May 19th Death Happens

‘I am so frightened of this disease. Here I am in the prime of my life with so much to look forward to,’ the aunt of a friend of mine has just announced. It’s typical. She has never been frightened of anything in her life and she will be one hundred and two years old in September.  She made the announcement to her carer. She is also, typically, perfectly ready to die. That’s the way to do it.

When I was first working in Singapore a wonderful elderly Chinese parishioner, Mrs Lim Wah Aun took me to Sago Lane. Sago Lane was a street of undertakers, coffin makers, shops which sold funeral garments, joss sticks, paper houses, clothes, cars everything you needed for a funeral. Mrs Lim pointed out the coffins which looked like wonderful wooden boats and, she said, I should never write or sign my name with red ink as, I think, the names on coffins were always written in red or certainly something to do with death was always written in red. I still don’t like to use red ink to sign anything.

Also in Sago Lane were Death Houses. These were houses where poorer families would bring elderly relatives to die knowing that there they would receive all the care and the rituals in preparation for death and after death which they couldn’t afford to give them at home. The rooms were very simple with wooden planks for beds. Those who were there and could understand knew why they were there. Sago Lane was not strange or a street of fear. It was a street of shophouses where families lived above or behind the shops. The Death Houses were also shop houses with families living alongside and caring for the dying. I’ve no doubt some were better than others.

In the 1960’s I gather there was a lot of adverse international publicity about the Death Houses and they were officially closed down. They certainly still existed in the 70s and it was not until the 1980’s that the final residents of Sago Lane were moved out. The last I heard was that it is now a car park. To the best of my knowledge, during my time in Singapore, there was only one home for the elderly and it was a very simple affair in the Tampines Road. The residents were all people who had no families at all.

When I was at Christ Church, Chelsea there was an afternoon club that met once a month. There were visiting speakers one of whom was Dame Cicely Saunders who began St Christopher’s Hospice and who was a prime mover in the whole hospice movement. 

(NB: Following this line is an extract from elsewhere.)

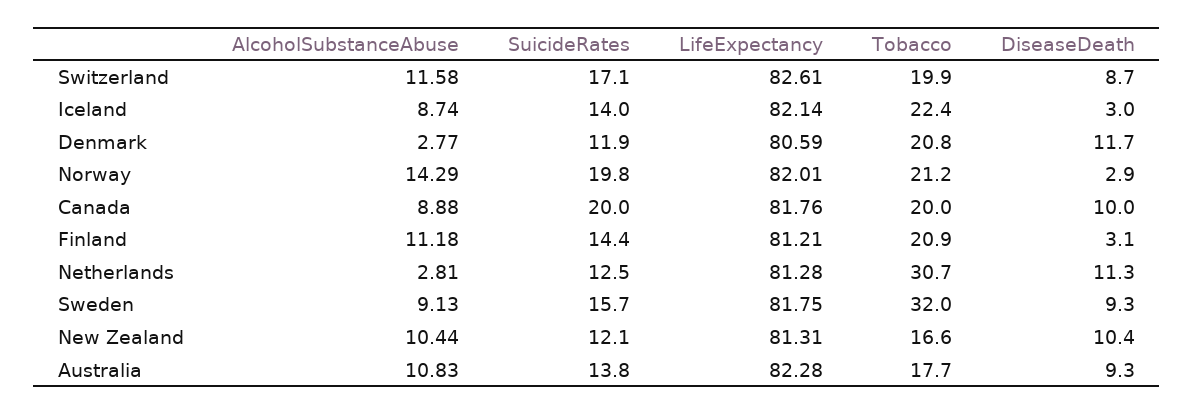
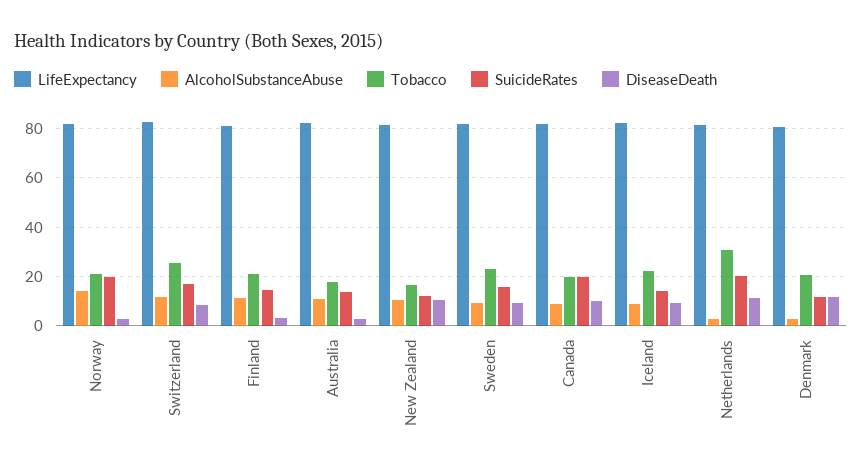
Tobacco, Switzerland: 19.9 -> 25
DiseaseDeath, Iceland: 3 -> 10
SuicideRates, Netherlands: 12.5 -> 20
Tobacco, Sweden: 32 -> 22.5
DiseaseDeath, Australia: 9.3 -> 2.5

Of course Hospices are different from what are now called Care Homes. Hospices are specifically for the dying. In Care Homes in the United Kingdom the average life expectancy is two years. Care Homes used to be called Old People’s Homes, then, Homes for the Elderly, or, when I was at St Mary Abbotts in Kensington, there was a home for Distressed Gentlefolk. It was founded by Elizabeth Finn in 1897 as the Distressed Gentlefolks Aid Association and changed its name in 1999 to Elizabeth Finn Trust. The home backed onto the parish hall. The charity sold that valuable property and the charity is now run by something called Turn2us.

With deaths from contracting Covid 19 being high among the elderly, Care Homes are very much in the news. Some relatives of those in homes and managers of the homes themselves have been outspoken about the spread of the disease in Care Homes. Without doubt there are some families who care very much for their relatives who they have to put into a home. Sometimes it is  because the elderly family member needs more, and more specialised, care than they can give at home. Without doubt too the staff at most care homes care very much for the residents. 

However there are a lot of people in Care Homes because the way our society has evolved is that many of us don’t care. Many of us expect someone else to care. And that someone else should pay for their care. Probably the government, whoever that is. When I visited Angela, a good friend who had no close family and who was old and had dementia, in a Care Home, I was told by the staff that most of the residents had no visitors at all.

Strange as it may seem I do believe that most of us over the age of seventy know that one day we will die. We know it. We may not want it to happen tomorrow. We probably go along with Woody Allen who said, ‘I don’t mind the least about dying. I just don’t want to be there when it happens’. But I suspect that it’s not us but our families who have the problem with our dying of Covid 19 while in a Care Home. We have to die of something.

Old age is not for sissies. When my mother was 97 she told me that it took her until about eleven o’clock in the morning to feel positive about the rest of the day.

‘It’s a real effort,’ she said, and added, ‘I suppose it is possible that one day I will die.’

To which I replied, ‘Mother, I think it’s safe to say it is probable.’

‘There’s no need to be smart,’ she said.